– Ты храбрый юноша. Нам всем удастся убежать. Вместе с тобой я буду стоять до конца.
Им оставалось только перейти коридор и другую залу.
Цезарь поглядел за подоконник в темноту, царившую внизу, и отступил назад.
– Это слишком низко, – сказал он, – я сломаю руку или ногу…
Эска показал шаль, принесенную им из соседнего покоя, и предложил Вителлию опоясаться ею под руками и по туловищу.
– Угодно ли, чтобы я спустился первым? – спросил Спадон. – Здесь не больше пяти локтей высоты.
Но император думал о своем брате Люции и находившихся в Террацине когортах. Если бы ему удалось достигнуть лагеря, он был бы там в безопасности и, мало того, мог бы помериться со своим соперником. Он возвратился бы в Рим с победоносной армией, снова облекся бы в диадему и порфиру, и опять возобновились бы придворные обеды.

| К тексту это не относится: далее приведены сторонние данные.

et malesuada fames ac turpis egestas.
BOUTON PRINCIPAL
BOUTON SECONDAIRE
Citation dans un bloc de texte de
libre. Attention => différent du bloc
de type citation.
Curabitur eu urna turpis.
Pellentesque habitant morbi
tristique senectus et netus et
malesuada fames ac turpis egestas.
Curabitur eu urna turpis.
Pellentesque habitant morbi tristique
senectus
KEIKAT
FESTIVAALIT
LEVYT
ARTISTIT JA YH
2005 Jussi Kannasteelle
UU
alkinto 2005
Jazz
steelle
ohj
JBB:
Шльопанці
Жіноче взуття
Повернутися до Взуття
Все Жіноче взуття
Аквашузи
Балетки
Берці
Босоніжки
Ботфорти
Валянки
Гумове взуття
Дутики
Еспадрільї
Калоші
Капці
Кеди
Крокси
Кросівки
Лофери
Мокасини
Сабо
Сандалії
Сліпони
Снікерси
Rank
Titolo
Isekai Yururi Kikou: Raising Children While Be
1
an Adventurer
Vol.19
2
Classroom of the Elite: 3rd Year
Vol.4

– Оставайся там, где ты теперь, – сказал он Спадону, жадно смотревшему на окно. – Я рискну спуститься. Глоток фалернского, и я попытаюсь скрыться через окно.

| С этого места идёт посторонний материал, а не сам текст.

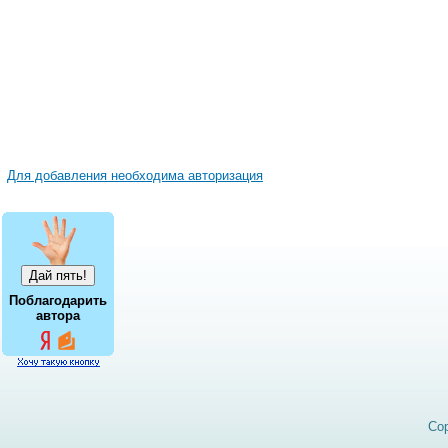
Для добавления необходима авторизация
Поблагодарить
автора
Cop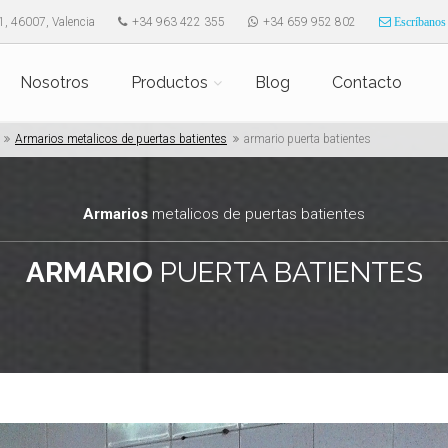
1, 46007, Valencia
+34 963 422 355
+34 659 952 802
Escríbanos
Nosotros
Productos
Blog
Contacto
Armarios metalicos de puertas batientes
armario puerta batientes
Armarios
metalicos de puertas batientes
ARMARIO
PUERTA BATIENTES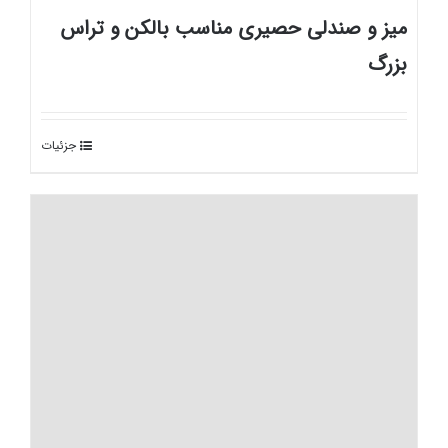
میز و صندلی حصیری مناسب بالکن و تراس
بزرگ
جزئیات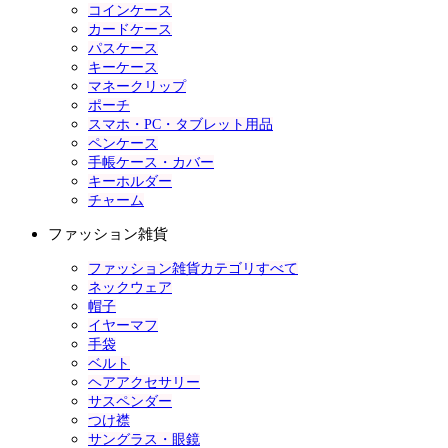
コインケース
カードケース
パスケース
キーケース
マネークリップ
ポーチ
スマホ・PC・タブレット用品
ペンケース
手帳ケース・カバー
キーホルダー
チャーム
ファッション雑貨
ファッション雑貨カテゴリすべて
ネックウェア
帽子
イヤーマフ
手袋
ベルト
ヘアアクセサリー
サスペンダー
つけ襟
サングラス・眼鏡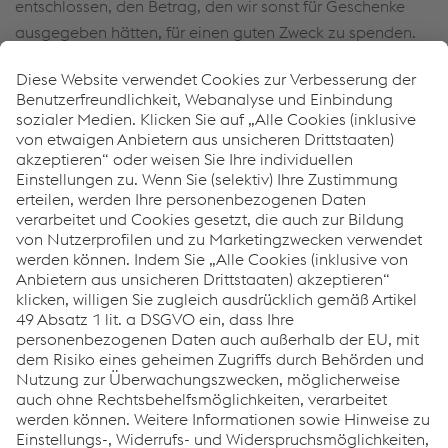
entschlossen, den Betrag, den wir sonst für Geschenke
ausgegeben hätten, für einen guten Zweck zu spenden.
Dieses Jahr kommt unsere Spende der Lebenshilfe
Kindberg und dem Pflegeheim Kindberg zugute. Die
Übergabe des Spendenbetrags hat dieses Jahr natürlich
kontaktlos stattgefunden.
Fröhliche Weihnachten & ein gutes neues Jahr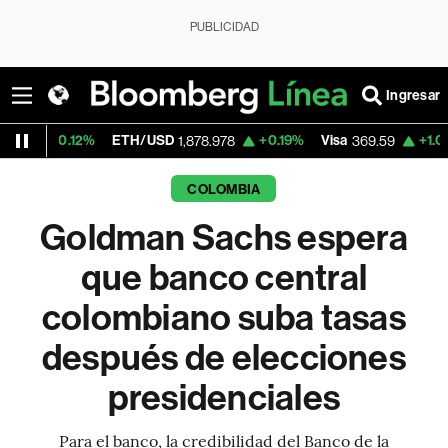
PUBLICIDAD
Ingresar
2%
ETH/USD
+0.19%
Visa
+1.07%
Mercad
1,878.978
369.59
COLOMBIA
Goldman Sachs espera
que banco central
colombiano suba tasas
después de elecciones
presidenciales
Para el banco, la credibilidad del Banco de la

Он снова направился в залу пира, но, пока шел к ней, новый крик известил его, что дверь уже занята и дворец во власти гладиаторов.

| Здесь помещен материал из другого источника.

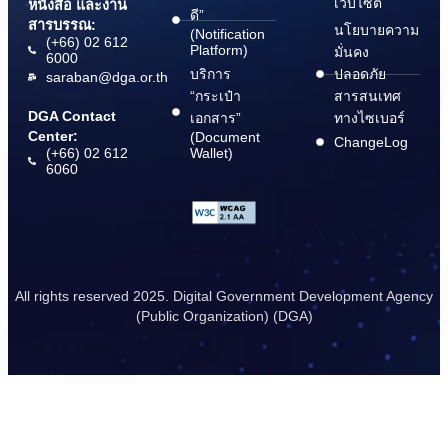
เว็บไซต์
หนังสือ และงาน
ดี”
สารบรรณ:
นโยบายความ
(Notification
(+66) 02 612
Platform)
มั่นคง
6000
บริการ
ปลอดภัย
saraban@dga.or.th
“กระเป๋า
สารสนเทศ
DGA Contact
เอกสาร”
ทางไซเบอร์
Center:
(Document
ChangeLog
(+66) 02 612
Wallet)
6060
All rights reserved 2025. Digital Government Development Agency
(Public Organization) (DGA)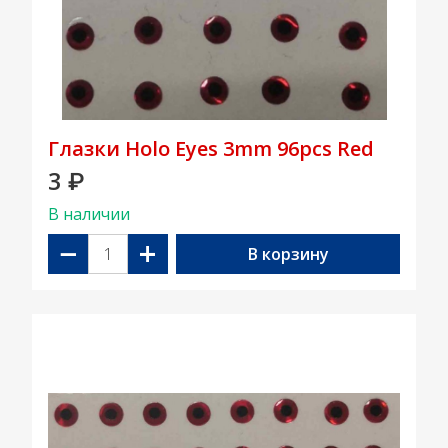
Глазки Holo Eyes 3mm 96pcs Red
3
₽
В наличии
−
+
В корзину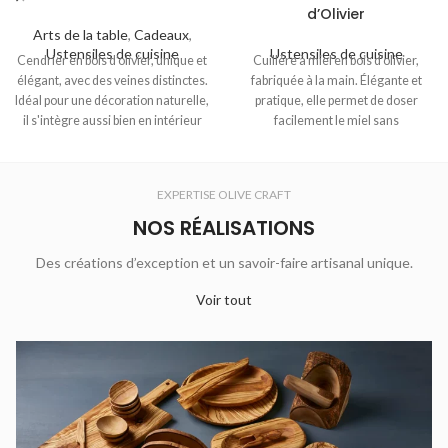
d’Olivier
Arts de la table
,
Cadeaux
,
Ustensiles de cuisine
Ustensiles de cuisine
Cendrier en bois d’olivier, unique et
Cuillère à miel en bois d’olivier,
élégant, avec des veines distinctes.
fabriquée à la main. Élégante et
Idéal pour une décoration naturelle,
pratique, elle permet de doser
il s'intègre aussi bien en intérieur
facilement le miel sans
qu'en extérieur, alliant esthétique
éclaboussures. Son design unique
et robustesse.
et naturel apporte une touche
rustique à votre table. Un
EXPERTISE OLIVE CRAFT
accessoire parfait pour les
amateurs de miel.
NOS RÉALISATIONS
Des créations d’exception et un savoir-faire artisanal unique.
Voir tout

Эска следовал за императором, тщетно умоляя его бежать. Спадон, бросив новый взгляд на окно, прежде чем рискнуть своими костями, услышал шум оружия и шаги нападающих, выбегавших из-за угла дворца и наполнявших террасу, которой он хотел воспользоваться. Бледный и трясущийся, он сорвал гирлянду, окружавшую его голову, и в бессилии отчаяния вцепился своими крепкими зубами в розы. Он знал, что теперь исчезла последняя надежда на спасение и нужно умирать.
Император возвратился в залу, где он ужинал, схватил бутылку фалернского, наполнил большой бокал, одним глотком осушил его до половины и с глубоким вздохом удовлетворения поставил его опять на стол. Двор был уже взят, и дворец переполнен врагами. Сопротивление было бесполезно, бегство невозможно. Германцы все еще бились внутри покоев, отстаивая каждый шаг в этих ослепительных коридорах, подле разных дверей, на блестящем, отполированном паркете, теперь более скользком, чем всегда, вследствие пролитой крови. Казалось, картины и статуи со спокойном изумлением смотрели со стены на ужасные удары, какими обменивались в схватке обе стороны, и на всю суматоху этого смертного боя. Но шум приближался все ближе и ближе; германцы падали один за другим и быстро ослабевали. Эска видел, что дело бесповоротно, и с печальным и суровым видом обратился к своим товарищам по опасности.
– Не остается больше ничего, – сказал он, – как умереть достойно человека. Однако, если есть еще какой-нибудь уголок, где бы мог спрятаться цезарь, – прибавил он почти презрительно, – я могу отвоевать ему еще минут пять жизни, если эта блестящая игрушка не сломается раньше.